[Required work] Where does the word "after" occur in the data below? Copy each line that holds it.

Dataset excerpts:
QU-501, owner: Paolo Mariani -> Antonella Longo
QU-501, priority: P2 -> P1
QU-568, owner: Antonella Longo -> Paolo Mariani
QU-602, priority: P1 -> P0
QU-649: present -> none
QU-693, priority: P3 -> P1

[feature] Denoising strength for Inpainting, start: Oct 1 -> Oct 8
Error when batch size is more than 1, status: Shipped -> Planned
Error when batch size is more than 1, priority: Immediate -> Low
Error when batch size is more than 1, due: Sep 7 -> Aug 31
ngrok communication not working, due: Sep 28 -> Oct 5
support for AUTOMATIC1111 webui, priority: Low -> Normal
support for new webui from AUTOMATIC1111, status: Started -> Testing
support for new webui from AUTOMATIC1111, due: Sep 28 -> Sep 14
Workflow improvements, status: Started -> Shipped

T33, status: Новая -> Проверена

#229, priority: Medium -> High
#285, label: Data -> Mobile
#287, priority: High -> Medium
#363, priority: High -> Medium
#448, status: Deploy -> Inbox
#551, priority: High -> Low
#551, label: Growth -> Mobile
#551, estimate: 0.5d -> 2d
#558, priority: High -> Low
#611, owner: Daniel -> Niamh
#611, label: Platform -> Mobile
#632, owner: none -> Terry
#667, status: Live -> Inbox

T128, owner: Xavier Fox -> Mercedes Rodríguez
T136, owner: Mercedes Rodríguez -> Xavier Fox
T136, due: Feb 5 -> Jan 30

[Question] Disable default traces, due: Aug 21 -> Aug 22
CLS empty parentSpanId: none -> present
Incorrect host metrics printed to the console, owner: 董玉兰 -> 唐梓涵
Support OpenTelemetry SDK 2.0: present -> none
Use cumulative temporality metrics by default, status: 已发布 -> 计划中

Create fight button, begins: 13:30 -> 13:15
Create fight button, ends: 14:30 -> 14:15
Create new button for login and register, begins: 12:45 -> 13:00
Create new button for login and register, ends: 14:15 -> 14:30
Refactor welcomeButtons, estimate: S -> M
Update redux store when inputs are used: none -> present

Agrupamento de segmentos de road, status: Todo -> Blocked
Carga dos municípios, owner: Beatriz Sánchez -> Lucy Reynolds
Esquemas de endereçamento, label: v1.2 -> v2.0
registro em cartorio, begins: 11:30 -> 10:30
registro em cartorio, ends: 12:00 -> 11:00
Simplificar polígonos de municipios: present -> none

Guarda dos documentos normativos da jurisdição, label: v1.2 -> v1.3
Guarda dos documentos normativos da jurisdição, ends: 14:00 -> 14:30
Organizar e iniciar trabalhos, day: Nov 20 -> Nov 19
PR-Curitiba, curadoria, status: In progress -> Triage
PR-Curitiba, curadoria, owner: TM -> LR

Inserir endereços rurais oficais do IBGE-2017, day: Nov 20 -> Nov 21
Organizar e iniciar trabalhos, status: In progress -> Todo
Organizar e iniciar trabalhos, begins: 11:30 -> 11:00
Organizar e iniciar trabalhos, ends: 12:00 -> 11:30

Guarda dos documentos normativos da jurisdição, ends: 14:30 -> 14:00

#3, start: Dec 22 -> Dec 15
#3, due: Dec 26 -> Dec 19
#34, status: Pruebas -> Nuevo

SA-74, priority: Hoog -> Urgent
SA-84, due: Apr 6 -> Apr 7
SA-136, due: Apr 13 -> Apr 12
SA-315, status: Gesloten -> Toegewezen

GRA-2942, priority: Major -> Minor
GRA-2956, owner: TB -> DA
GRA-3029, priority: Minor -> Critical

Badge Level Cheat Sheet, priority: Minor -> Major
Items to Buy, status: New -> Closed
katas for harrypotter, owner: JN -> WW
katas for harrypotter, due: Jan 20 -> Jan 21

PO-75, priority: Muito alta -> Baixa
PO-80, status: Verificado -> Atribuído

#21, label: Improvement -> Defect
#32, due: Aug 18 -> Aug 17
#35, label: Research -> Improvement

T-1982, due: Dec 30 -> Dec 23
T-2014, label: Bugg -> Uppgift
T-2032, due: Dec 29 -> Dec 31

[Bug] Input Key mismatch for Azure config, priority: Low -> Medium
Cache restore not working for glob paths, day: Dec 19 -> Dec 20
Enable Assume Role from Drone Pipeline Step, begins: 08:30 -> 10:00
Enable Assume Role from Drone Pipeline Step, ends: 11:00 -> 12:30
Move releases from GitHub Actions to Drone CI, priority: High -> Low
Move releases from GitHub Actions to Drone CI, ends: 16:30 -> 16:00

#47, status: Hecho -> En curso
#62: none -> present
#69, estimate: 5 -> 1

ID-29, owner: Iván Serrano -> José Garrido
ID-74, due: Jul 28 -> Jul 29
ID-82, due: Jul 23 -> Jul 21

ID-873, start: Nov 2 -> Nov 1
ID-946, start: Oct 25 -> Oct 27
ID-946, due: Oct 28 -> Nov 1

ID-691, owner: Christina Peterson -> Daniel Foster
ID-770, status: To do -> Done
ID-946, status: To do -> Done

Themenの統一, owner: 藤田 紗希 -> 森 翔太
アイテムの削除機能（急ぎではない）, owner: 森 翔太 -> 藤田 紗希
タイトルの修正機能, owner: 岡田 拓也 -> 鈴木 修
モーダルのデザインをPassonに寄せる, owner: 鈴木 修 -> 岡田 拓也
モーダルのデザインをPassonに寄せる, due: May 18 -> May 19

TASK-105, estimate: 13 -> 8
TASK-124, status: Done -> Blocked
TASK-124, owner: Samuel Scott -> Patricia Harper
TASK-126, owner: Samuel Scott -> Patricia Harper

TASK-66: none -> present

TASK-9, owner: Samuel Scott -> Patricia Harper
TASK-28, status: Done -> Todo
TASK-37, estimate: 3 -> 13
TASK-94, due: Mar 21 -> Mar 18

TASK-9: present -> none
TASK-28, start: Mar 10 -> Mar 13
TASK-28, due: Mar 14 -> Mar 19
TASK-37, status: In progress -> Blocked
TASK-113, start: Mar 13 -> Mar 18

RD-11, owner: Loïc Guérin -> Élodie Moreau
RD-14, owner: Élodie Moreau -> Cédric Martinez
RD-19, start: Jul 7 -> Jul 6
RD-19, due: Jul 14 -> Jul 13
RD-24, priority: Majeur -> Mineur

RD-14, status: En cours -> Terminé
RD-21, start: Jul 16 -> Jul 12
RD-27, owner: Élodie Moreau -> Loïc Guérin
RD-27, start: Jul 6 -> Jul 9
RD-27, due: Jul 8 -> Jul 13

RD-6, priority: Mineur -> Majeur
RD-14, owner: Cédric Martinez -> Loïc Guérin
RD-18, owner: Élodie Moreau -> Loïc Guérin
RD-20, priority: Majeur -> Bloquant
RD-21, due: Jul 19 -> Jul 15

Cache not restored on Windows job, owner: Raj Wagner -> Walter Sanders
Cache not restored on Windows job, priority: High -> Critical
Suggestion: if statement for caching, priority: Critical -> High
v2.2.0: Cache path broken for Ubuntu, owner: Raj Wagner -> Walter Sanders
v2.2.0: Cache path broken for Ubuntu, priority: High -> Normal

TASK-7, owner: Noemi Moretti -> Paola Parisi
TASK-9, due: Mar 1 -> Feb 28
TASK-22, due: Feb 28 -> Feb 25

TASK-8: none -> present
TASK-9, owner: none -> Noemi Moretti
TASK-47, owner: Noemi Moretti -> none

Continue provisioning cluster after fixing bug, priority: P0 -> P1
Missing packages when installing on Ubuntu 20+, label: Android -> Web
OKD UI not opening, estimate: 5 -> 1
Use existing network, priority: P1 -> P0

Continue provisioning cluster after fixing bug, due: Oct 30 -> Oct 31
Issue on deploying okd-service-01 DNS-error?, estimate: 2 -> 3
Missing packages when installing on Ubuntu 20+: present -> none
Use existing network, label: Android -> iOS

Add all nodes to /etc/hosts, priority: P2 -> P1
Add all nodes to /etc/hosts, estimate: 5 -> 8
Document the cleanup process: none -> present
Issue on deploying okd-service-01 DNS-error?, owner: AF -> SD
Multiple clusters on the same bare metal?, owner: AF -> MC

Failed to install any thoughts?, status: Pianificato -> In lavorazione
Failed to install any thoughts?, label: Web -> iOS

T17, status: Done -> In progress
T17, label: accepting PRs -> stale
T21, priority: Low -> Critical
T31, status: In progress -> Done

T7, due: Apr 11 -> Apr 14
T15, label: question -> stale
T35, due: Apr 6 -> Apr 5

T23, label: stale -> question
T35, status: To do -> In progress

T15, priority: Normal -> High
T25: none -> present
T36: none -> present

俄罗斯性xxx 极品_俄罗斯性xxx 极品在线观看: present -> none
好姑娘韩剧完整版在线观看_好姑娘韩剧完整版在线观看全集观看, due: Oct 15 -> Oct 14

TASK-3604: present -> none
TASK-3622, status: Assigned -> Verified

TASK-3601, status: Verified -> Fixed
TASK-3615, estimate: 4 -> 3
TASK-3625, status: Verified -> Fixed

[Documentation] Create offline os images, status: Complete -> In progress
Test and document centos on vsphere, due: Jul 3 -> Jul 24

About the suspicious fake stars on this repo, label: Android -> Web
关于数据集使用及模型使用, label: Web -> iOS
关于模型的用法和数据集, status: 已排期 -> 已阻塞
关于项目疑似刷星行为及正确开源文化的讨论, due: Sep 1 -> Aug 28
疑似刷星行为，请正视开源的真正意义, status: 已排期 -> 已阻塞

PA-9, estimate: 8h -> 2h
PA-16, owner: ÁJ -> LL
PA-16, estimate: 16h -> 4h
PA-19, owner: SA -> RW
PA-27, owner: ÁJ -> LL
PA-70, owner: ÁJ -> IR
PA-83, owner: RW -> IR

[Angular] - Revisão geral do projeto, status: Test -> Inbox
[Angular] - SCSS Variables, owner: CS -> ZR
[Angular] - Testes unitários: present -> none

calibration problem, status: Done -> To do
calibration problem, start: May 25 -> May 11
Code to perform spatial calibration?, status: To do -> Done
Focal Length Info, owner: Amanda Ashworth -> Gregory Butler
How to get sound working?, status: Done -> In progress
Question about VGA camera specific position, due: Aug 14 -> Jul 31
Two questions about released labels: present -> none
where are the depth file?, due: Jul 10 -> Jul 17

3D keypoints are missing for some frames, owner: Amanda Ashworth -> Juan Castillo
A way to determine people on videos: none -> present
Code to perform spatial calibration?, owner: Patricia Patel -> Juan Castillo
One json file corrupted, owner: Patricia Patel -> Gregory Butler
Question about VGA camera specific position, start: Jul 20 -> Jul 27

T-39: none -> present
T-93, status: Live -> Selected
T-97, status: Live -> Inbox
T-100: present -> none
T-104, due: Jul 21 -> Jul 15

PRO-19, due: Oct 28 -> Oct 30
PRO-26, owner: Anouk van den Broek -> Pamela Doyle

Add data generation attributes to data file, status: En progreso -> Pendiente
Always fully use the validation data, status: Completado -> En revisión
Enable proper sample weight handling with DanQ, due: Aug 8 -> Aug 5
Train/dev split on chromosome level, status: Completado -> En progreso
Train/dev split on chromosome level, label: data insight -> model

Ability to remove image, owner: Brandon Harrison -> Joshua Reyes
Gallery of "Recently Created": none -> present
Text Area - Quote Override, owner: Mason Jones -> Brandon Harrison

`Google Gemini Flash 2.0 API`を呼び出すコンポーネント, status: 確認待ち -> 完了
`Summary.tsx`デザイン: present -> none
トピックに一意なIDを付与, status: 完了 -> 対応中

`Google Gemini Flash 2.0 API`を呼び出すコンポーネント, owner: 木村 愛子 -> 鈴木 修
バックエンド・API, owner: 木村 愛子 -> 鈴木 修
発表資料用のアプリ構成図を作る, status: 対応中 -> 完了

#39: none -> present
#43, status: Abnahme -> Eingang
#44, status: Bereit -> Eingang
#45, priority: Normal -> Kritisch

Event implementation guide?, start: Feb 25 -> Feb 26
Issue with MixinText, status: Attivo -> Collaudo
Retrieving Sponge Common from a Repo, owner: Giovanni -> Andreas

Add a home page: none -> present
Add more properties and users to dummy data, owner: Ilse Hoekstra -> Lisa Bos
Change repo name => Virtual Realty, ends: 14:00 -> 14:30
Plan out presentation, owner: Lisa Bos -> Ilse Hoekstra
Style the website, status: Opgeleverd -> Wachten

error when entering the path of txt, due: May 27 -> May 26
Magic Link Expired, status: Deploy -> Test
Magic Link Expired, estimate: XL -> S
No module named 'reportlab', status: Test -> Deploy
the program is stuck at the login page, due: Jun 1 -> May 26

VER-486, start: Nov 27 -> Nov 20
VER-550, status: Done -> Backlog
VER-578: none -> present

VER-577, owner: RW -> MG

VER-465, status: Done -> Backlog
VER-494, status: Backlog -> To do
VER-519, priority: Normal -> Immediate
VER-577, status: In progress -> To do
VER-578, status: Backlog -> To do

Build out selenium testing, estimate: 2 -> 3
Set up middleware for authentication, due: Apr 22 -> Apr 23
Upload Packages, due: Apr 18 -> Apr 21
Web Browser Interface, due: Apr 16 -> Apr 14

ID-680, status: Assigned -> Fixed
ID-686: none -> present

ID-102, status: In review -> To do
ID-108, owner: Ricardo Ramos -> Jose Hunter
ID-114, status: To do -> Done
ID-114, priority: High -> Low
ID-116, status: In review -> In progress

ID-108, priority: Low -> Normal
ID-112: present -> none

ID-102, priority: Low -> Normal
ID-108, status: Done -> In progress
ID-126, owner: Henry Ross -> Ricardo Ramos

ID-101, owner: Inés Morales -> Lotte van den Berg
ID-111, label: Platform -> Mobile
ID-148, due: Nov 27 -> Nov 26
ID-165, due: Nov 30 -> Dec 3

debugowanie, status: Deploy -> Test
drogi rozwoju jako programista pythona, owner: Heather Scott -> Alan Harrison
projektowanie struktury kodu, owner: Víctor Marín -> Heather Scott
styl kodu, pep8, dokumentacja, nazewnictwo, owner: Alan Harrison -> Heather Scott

[Exercise result]
Continue provisioning cluster after fixing bug, priority: P0 -> P1
Continue provisioning cluster after fixing bug, due: Oct 30 -> Oct 31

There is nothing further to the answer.